Helios indexes are represented and exposed as data in easily accessible formats, available for any query engine. This allows us to democratise index usage outside of Helios, e.g. query engines can perform their own cost-based index access path selection, and index reads can independently scale without being constrained by compute resources provided by Helios. In fact, we were able to integrate Apache Spark with no changes to its optimizer/compiler.

Due to the existence of orphan nodes, querying can’t proceed in a pure top-down manner. So Helios provides a hybrid index scan operator. Querying starts by moving down the tree from the root nodes (which are orphan nodes by definition), and then recursively repeating this process for each of the orphan nodes at the next level down moving right.
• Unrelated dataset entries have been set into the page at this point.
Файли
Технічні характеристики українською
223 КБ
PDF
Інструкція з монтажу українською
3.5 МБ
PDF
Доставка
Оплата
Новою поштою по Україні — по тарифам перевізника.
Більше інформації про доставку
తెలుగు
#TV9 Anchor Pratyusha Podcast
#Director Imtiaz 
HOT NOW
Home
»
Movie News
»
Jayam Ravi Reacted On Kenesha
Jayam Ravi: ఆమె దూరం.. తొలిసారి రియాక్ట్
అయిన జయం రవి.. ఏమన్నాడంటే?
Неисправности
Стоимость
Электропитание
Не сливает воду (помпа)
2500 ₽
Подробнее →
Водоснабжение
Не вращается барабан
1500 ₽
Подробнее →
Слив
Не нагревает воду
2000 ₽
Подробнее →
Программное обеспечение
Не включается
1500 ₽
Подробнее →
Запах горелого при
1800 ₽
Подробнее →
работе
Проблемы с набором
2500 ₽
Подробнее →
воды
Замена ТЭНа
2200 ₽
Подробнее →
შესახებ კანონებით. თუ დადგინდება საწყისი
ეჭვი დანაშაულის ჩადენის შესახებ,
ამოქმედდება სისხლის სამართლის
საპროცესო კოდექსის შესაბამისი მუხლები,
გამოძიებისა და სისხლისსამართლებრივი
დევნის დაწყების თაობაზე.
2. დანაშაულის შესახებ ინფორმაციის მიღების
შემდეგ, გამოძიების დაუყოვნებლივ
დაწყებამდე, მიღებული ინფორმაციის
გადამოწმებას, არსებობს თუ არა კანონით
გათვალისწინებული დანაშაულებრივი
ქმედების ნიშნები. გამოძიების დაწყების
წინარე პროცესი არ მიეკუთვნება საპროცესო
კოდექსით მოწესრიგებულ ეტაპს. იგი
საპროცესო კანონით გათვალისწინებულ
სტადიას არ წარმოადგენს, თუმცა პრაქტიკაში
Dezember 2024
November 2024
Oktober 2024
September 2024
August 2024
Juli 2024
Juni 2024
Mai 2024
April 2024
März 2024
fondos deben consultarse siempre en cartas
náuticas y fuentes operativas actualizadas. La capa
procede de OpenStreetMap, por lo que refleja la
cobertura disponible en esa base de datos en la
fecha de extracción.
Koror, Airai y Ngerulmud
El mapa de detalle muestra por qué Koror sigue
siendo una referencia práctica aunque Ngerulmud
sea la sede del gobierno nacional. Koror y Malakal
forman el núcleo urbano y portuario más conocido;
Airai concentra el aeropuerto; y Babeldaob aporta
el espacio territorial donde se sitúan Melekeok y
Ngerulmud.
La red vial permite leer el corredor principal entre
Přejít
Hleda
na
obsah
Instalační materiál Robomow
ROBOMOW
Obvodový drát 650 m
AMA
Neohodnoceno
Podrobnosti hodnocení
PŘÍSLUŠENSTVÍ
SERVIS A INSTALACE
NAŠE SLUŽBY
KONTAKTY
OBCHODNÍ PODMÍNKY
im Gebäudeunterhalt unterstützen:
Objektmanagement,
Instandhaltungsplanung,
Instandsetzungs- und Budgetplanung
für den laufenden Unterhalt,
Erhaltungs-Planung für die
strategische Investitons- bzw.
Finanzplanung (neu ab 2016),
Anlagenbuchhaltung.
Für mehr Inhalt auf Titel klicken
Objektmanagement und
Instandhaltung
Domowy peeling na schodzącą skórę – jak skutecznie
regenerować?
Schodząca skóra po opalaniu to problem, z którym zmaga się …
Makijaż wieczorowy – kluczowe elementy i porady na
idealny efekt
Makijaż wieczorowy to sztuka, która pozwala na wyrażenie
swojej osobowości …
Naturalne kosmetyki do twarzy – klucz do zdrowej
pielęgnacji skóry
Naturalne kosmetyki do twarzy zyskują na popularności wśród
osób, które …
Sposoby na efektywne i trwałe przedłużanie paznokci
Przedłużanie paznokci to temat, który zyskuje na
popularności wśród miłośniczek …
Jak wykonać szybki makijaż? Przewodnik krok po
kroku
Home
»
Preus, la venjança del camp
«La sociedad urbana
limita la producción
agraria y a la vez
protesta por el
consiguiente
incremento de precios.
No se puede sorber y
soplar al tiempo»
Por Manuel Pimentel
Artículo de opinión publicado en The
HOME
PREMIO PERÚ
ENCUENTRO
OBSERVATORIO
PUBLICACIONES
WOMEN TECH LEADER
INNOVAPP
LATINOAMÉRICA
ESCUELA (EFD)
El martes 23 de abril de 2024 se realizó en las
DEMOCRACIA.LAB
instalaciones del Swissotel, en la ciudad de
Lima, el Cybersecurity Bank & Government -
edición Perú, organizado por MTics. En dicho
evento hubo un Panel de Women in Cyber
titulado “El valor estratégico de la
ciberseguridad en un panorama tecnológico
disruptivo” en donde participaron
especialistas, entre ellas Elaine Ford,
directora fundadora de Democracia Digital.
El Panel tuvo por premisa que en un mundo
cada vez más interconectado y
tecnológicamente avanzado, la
In Figure 6 above for example, we can search down the tree from $N_{21}$, but in doing so we miss any potential hits in the orphan node $N_{13}$ at the next level down. So after processing $N_{21}$ we start a new search from $N_{13}$. This in turn may miss hits in the orphan block $N_{08}$ so we then drop-down once more and move right…

Helios in production

Helios has multiple uses at Microsoft including supporting debugging and diagnostics, workload characterization, cluster health monitoring, deriving business insights, and performing impact analysis.

Helios clusters have been in production for the last five years, collecting close to a quadrillion log lines per day from hundreds of thousands of machines spread across tens of datacenters.